*QUESITI E COMPITI*:
**a.** Rispondi a queste domande sul brano su Acquapendente.
(i) Di quale secolo è la cripta romanica che custodisce il Sacello?
(ii) In quale giorno si svolge la Festa dei Pugnaloni?
(iii) Quale teatro del centro storico viene citato?
**b.** Riprendi il brano su Acquapendente subito dopo la sua ultima frase e prosegui il testo.

*BRANO SCELTO*:
▬▬▬▬▬▬

La Gerusalemme d’Europa a una manciata di chilometri da Roma: questo borgo è un luogo che custodisce un’anima profondamente spirituale.
Forse non tutti sanno che nel Lazio, a poca distanza da Roma, esiste una località con una storia sorprendente: qui infatti si trova, lungo la storica via Francigena, la Basilica del Santo Sepolcro, che custodisce – all’interno di una cripta romanica del XII secolo – un Sacello, che viene considerato la copia più antica al mondo del Sepolcro di Gesù. Siamo quindi di fronte a un luogo di raccoglimento e suggestione che nei secoli ha attirato pellegrini e viandanti.

In questo modo, sebbene ancora oggi non sia una meta molto esplorata, questo borgo è diventato un punto di riferimento spirituale nel cuore dell’Italia e a due passi da Roma, cuore del Cristianesimo, anche grazie alla presenza della Città del Vaticano e di Piazza San Pietro. Nella stessa Basilica del Santo Sepolcro, si conservano anche i celebri Pugnaloni, grandi quadri su tavola decorati con fiori e foglie applicati secondo una tecnica che ricorda il mosaico.
Perché Acquapendente è nota in tutta Italia
Questo borgo con la sua profonda spiritualità è Acquapendente, in provincia di Viterbo, comune di 5mila abitanti che è noto anche per la sua coltivazione di ortaggi e uva, da cui si ricava dell’ottimo vino, e per la produzione artigianale di ceramiche poi esportate in tutto il mondo. Una delle grandi tradizioni del borgo è la Festa dei Pugnaloni, che anima il borgo la terza domenica di maggio con colori, profumi e una forte partecipazione della comunità locale.

Nel corso di questa festa, vengono elaborate quelle decorazioni che poi verranno conservate in Basilica, una tradizione che si ripete di anno in anno con sempre maggiore entusiasmo. Ma Acquapendente – che viene chiamata la Gerusalemme d’Europa – borgo mistico da vivere con la dovuta lentezza, ha anche un centro storico che merita di essere visitato, a partire dal Teatro Boni, elegante gioiello in stile ottocentesco che testimonia la vivacità culturale del paese.

▬▬▬▬▬▬

*ESTRATTI DELL'ELENCO*:
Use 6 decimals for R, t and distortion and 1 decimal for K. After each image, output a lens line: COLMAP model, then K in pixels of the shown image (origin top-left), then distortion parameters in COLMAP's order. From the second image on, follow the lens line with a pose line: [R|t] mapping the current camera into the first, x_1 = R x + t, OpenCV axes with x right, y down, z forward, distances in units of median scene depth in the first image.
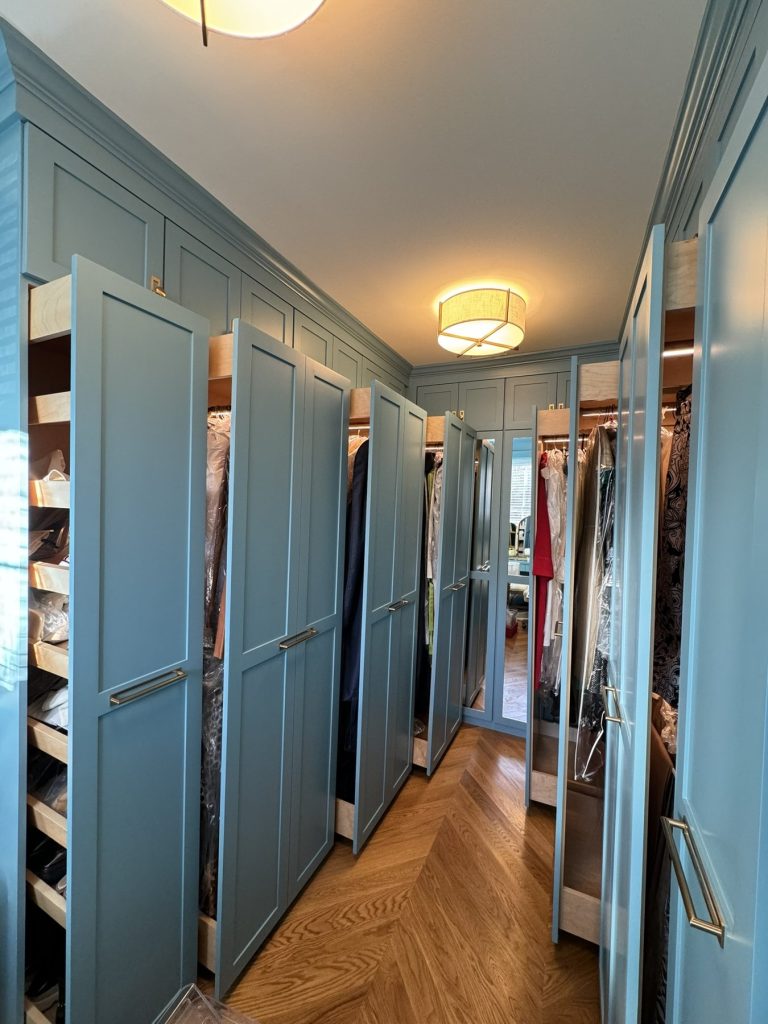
lens RADIAL K [[399.9, 0, 386.8], [0, 399.9, 509.6], [0, 0, 1]] dist [0.000999, 0.000440]
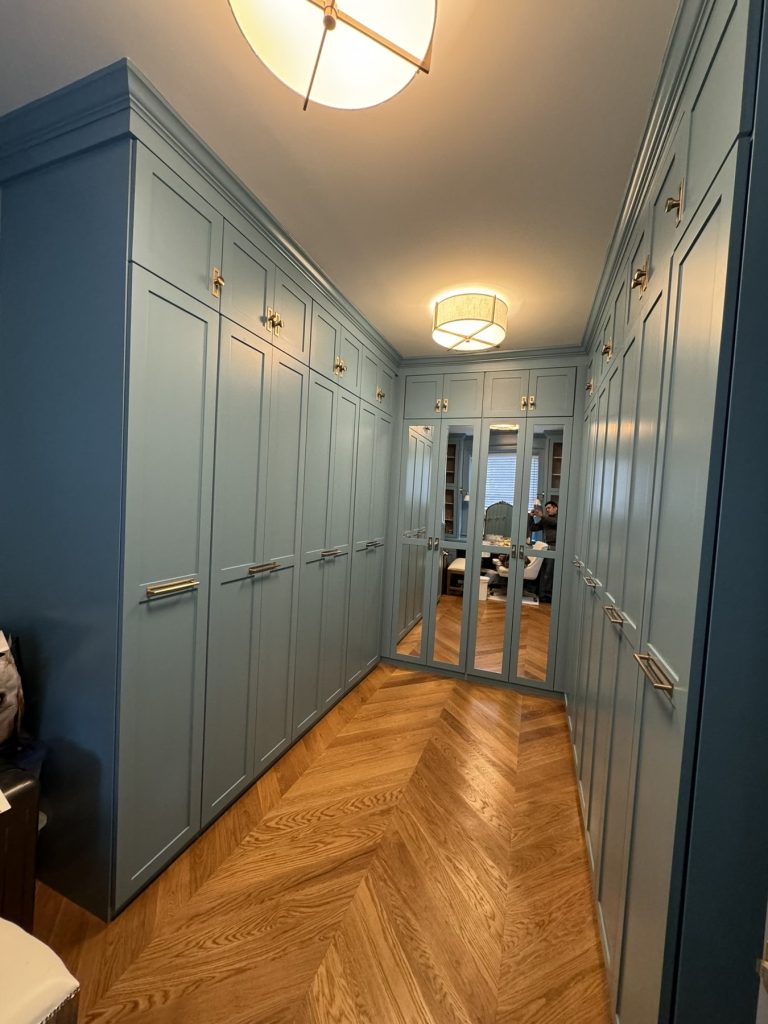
lens RADIAL K [[399.9, 0, 386.0], [0, 399.9, 509.3], [0, 0, 1]] dist [0.000999, 0.000440]
pose [[0.996151, 0.022939, 0.084603, -0.123606], [-0.024243, 0.999602, 0.014422, 0.090957], [-0.084239, -0.016417, 0.996310, -0.201753]]
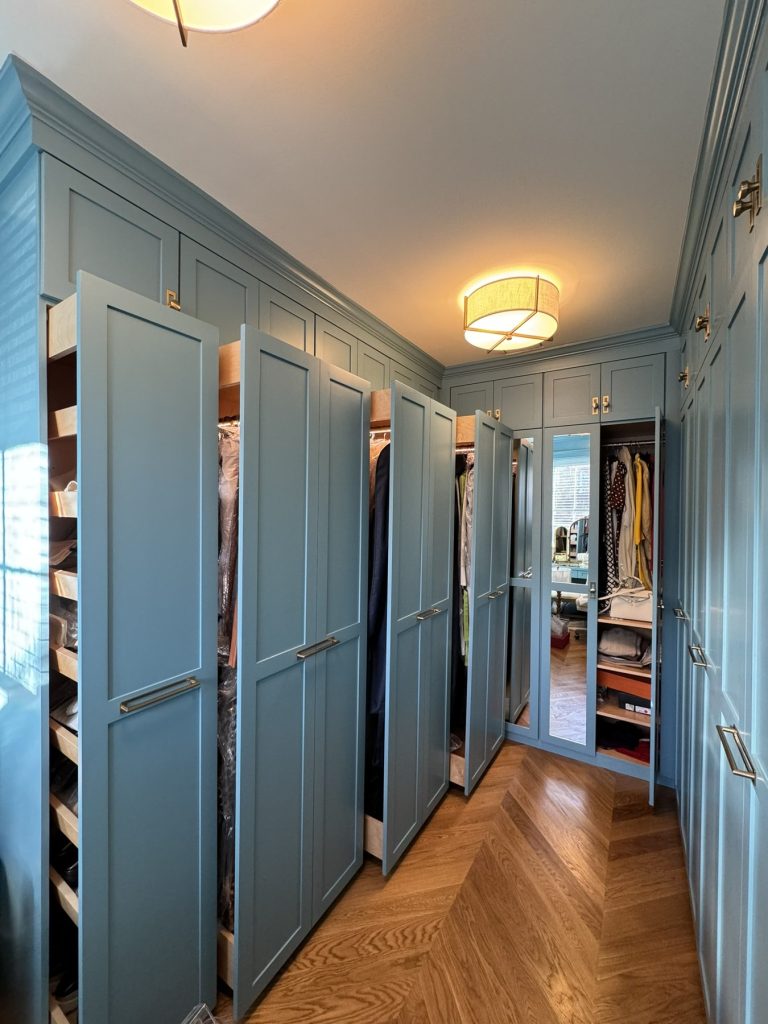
lens RADIAL K [[399.9, 0, 388.8], [0, 399.9, 509.9], [0, 0, 1]] dist [0.000999, 0.000440]
pose [[0.992953, -0.021096, -0.116618, 0.066324], [0.019278, 0.999675, -0.016691, 0.005576], [0.116932, 0.014326, 0.993037, 0.044824]]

▬▬▬▬▬▬

*RISPOSTE PER PUNTO*:
**a.**
(i) Del XII secolo.
(ii) La terza domenica di maggio.
(iii) Il Teatro Boni.

**b.**
Cosa vedere nella Gerusalemme d’Europa
Per chi voglia visitare altri luoghi di culto, oltre alla Basilica del Santo Sepolcro, c’è anche la Chiesa di San Francesco, risalente alla prima metà del XII secolo, che racconta attraverso le sue pietre secoli di storia e devozione. Il paese è poi sormontato dalla Torre del Barbarossa, considerato l’ultimo dei resti del castello che era stato fatto erigere da Federico Barbarossa, e che dà al borgo quella connotazione medievale che caratterizza tutto il centro storico.

Acquapendente è un luogo suggestivo anche nel nome, che deriverebbe dal forte scrosciare dell’acqua del fiume Paglia, che i viandanti udivano avvicinandosi al paese, un suono potente e continuo che annunciava l’arrivo in questo angolo suggestivo della Tuscia viterbese. Oggi questa località è ancora lontana, come già fatto cenno, dai grandi flussi turistici, ma è pronta ad accogliere i visitatori, sia presso strutture di qualità dislocate nel centro storico, che con la buona cucina tradizionale.